Whichford is a small village and civil parish in the south of the English county of Warwickshire. The war memorial is unusual in that it carries the names of the all men from the village who served, home and overseas. In January 1942 a Vickers Wellington bomber crashed near the village.
FIRST WORLD WAR
FRANK HARVEY was serving as a Private with the 1st/5th Royal Warwickshire Regiment when he was killed in action on 4th October 1917. He was aged 29 and is commemorated on the Tyne Cot Memorial, having no known grave.
He was the son of Edwin and Sarah Harvey of Yew Tree Cottage,Whichford and had worked as ploughman before the war. He enlisted into the Royal Warwicks in Coventry and joined the 1st/5th in France. As part 0f the 48th (South Midland) Division the Battalion cautiously pursued the Germans in their strategic retreat to the pre-pared defences of the Hindenburg line. They took part in phases of the Third Battle of Ypres, starting with the Battle of Langemarck between 16th and 18th August and then the Battle of Polygon Wood between 26th September and 3rd October. They next took part in the Battle of Broodseinde on 4th October 1917, was the last assault launched by in good weather. The operation aimed to complete the capture of the Gheluvelt Plateau and occupy Broodseinde Ridge. The Battalion lost 65 killed and missing including Private Harvey.

===============

**Problems and tasks**
**A)** Answer these about the Whichford war memorial text:
(i) In what month and year did a Vickers Wellington bomber crash near the village?
(ii) What was Frank Harvey's work before the war?
(iii) On which memorial is Frank Harvey commemorated?
**B)** From the Whichford war memorial text, output the passage from "Whichford is a" to "near the village.".
**C)** Translate this sentence from the Whichford war memorial text into French: "He was aged 29 and is commemorated on the Tyne Cot Memorial, having no known grave."

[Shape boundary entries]
===============

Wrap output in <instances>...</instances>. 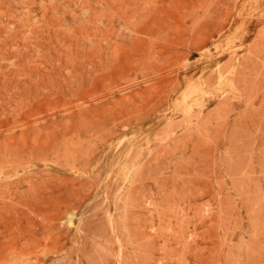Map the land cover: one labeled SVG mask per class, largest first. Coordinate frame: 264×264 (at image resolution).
I'll use <instances>...</instances> for the list:
<instances>
[{
  "label": "rangeland",
  "instance_id": "rangeland-1",
  "mask_svg": "<svg viewBox=\"0 0 264 264\" xmlns=\"http://www.w3.org/2000/svg\"><path fill=\"white\" fill-rule=\"evenodd\" d=\"M0 264H264V0H0Z\"/></svg>",
  "mask_w": 264,
  "mask_h": 264
}]
</instances>
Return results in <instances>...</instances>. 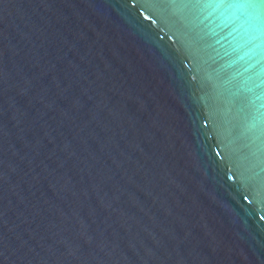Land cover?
<instances>
[{"label":"water","instance_id":"water-1","mask_svg":"<svg viewBox=\"0 0 264 264\" xmlns=\"http://www.w3.org/2000/svg\"><path fill=\"white\" fill-rule=\"evenodd\" d=\"M0 264H264V8L0 0Z\"/></svg>","mask_w":264,"mask_h":264},{"label":"snow or ice","instance_id":"snow-or-ice-1","mask_svg":"<svg viewBox=\"0 0 264 264\" xmlns=\"http://www.w3.org/2000/svg\"><path fill=\"white\" fill-rule=\"evenodd\" d=\"M237 6L246 9H262L264 8V0H237Z\"/></svg>","mask_w":264,"mask_h":264}]
</instances>
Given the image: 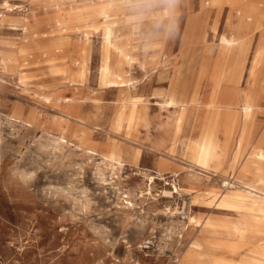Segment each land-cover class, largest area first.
<instances>
[{"label":"rangeland","instance_id":"rangeland-1","mask_svg":"<svg viewBox=\"0 0 264 264\" xmlns=\"http://www.w3.org/2000/svg\"><path fill=\"white\" fill-rule=\"evenodd\" d=\"M107 1L0 0V264H247L264 223L210 204L206 191L226 192L224 181L264 191L253 159L264 130V0H111L105 16ZM112 21L135 61L114 50L112 67L130 85L103 88L101 29ZM185 83L198 103L217 104L210 125V108L157 104L181 98ZM243 90L254 104L233 157ZM125 100L147 106L131 130L117 129ZM208 126L217 155L196 165L185 148ZM53 135L71 145L53 151ZM85 149H113L126 165L111 174L97 157L83 162ZM98 168L113 186L98 184ZM153 172L165 180L146 194ZM172 182L183 191L162 196Z\"/></svg>","mask_w":264,"mask_h":264},{"label":"bare ground","instance_id":"bare-ground-1","mask_svg":"<svg viewBox=\"0 0 264 264\" xmlns=\"http://www.w3.org/2000/svg\"><path fill=\"white\" fill-rule=\"evenodd\" d=\"M213 1H217V0H213ZM111 5H112L111 0L107 1L106 4L104 5L103 7L104 9L102 11L105 16H107V13H108L107 9L110 8ZM5 6L9 7L11 5L5 2ZM171 7H173V4L171 2L168 5H166V7L164 6V9H165L164 13L168 14ZM238 13L240 14V12ZM119 31H120L119 26L117 25V23L113 21L110 23H105L101 29L102 60L100 62V66L98 70V81H99V84L103 88L125 87L127 85H130L131 80L130 79L124 80L119 74V72L114 70L111 64L110 56L114 50H116L119 55L121 56L123 55L124 59H126V62H128L129 64L135 61L133 56L123 54L121 44L117 40V36H120ZM86 33H85L86 36L84 39L85 43L90 41L89 34H86ZM226 44L227 46L230 47L232 51L238 49L241 46L240 40H232L230 42H226ZM161 57L162 55H160V58ZM83 63H84V66L82 70L79 72V76L81 80H83V78L85 77L86 68H87L86 61ZM186 63L188 64V70H191L192 61H188V62L186 61ZM204 63L207 64L206 62ZM145 65L146 64L144 62L139 61V66L144 70H145ZM229 72H230V68L226 70L225 80H227ZM187 91H188V83H185L184 86L182 87L181 98L176 99L175 95H172V96L170 95L171 96L170 98L162 97V100L160 102H157V104L161 108H165V109L171 108V107H177V106H183V107L197 106L199 110L202 109L205 111V109L210 108L213 110L209 118V125H210L212 116L218 113L217 104L214 102H211L208 99V95L206 96L205 99L202 98L200 102L198 103L196 101V97H197L196 93H194L193 91V93L190 96H188ZM158 98L159 97H157V99ZM253 98L254 97L251 91L249 90L242 91L241 96H240V107H241L240 119L242 121L241 122L242 126H241V133L236 140V144H235L236 148L231 154V156L233 157L236 155V153L240 150L242 146V134H243L245 125L252 113V108L254 104ZM158 100H160V98ZM63 101L70 102L71 100L69 98H64ZM146 108H147L146 103H140L138 101L129 102L128 100H125L121 104L120 109L117 113V117H116L117 129H119L122 125H124V127L128 130L133 129L139 122L143 121L144 118H146L145 117L146 110H147ZM8 118L11 120L17 119V117H14L13 115H8ZM53 136L54 137H52V139L50 140V145L53 151H59L61 148L64 147V144L71 145V143H69L64 137L56 136V135H53ZM218 147H219L218 140L215 139V137L213 136V132L210 130V127L208 126V130L205 135L201 137L198 136V138L196 139H189L186 145L185 151H186V155L190 159L194 160L196 165L197 164L204 165L208 159H214L216 157ZM82 153L85 156V159H83V162L86 159L97 157L98 159L101 160L102 164L105 165L106 168L110 169L111 174H113L115 170H120L122 169L124 165H126L124 162L117 159L116 154L113 149L110 150L108 154L97 153L95 151L88 150V149L83 150ZM133 157L135 160L139 158L138 150L134 152ZM253 159H254V162H258V163L261 162L264 165V130L258 141L256 151L253 154ZM101 170L102 168H98L96 171L97 173L96 180L98 184H100L101 186L103 185L113 186L111 185L112 184L111 181L105 180V178L102 177ZM155 179L165 180V177L162 173H159V172L147 173V180L149 182V186L145 190L146 194L151 193L150 185L154 183ZM166 183L168 182L166 181ZM222 187L226 190V192L220 195H218L217 192L206 191V195L210 198L209 200L210 204L214 203L219 208H226V209L234 210L236 213L245 214L246 216H249L251 218H254L255 220H258L264 223V191H259L253 188L250 184H239L238 185V184H234V182H227V181L223 182ZM172 189L173 190L163 189L161 191L162 196L167 197V196H171L173 193H179L180 191H183V189L178 187L174 182H172ZM140 193H142V191H140ZM125 199L127 200V198ZM127 202L130 203L129 205L133 204L130 201H127ZM188 220L189 222H197V219H194L193 217H190ZM233 228L239 229L237 226H233ZM191 246L192 248H194V251H200L202 248V245H200L197 242L192 243ZM214 264H217V263H214ZM247 264H264V246L260 249V251L256 253V256L252 258L251 261H249Z\"/></svg>","mask_w":264,"mask_h":264},{"label":"crops","instance_id":"crops-1","mask_svg":"<svg viewBox=\"0 0 264 264\" xmlns=\"http://www.w3.org/2000/svg\"><path fill=\"white\" fill-rule=\"evenodd\" d=\"M189 71H191V70H189ZM185 73H186V71L184 72V75H183L182 77H184V76H185ZM182 77H181V79H182ZM139 123H140V122H139ZM139 123H138V124H139ZM138 124H137V125H138ZM137 125H136V126H137Z\"/></svg>","mask_w":264,"mask_h":264}]
</instances>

===============

**Final results**
**A)**
(i) January 1942
(ii) Ploughman
(iii) The Tyne Cot Memorial

**B)**
Whichford is a small village and civil parish in the south of the English county of Warwickshire. The war memorial is unusual in that it carries the names of the all men from the village who served, home and overseas. In January 1942 a Vickers Wellington bomber crashed near the village.

**C)** Il était âgé de 29 ans et il est commémoré sur le mémorial de Tyne Cot, n'ayant aucune tombe connue.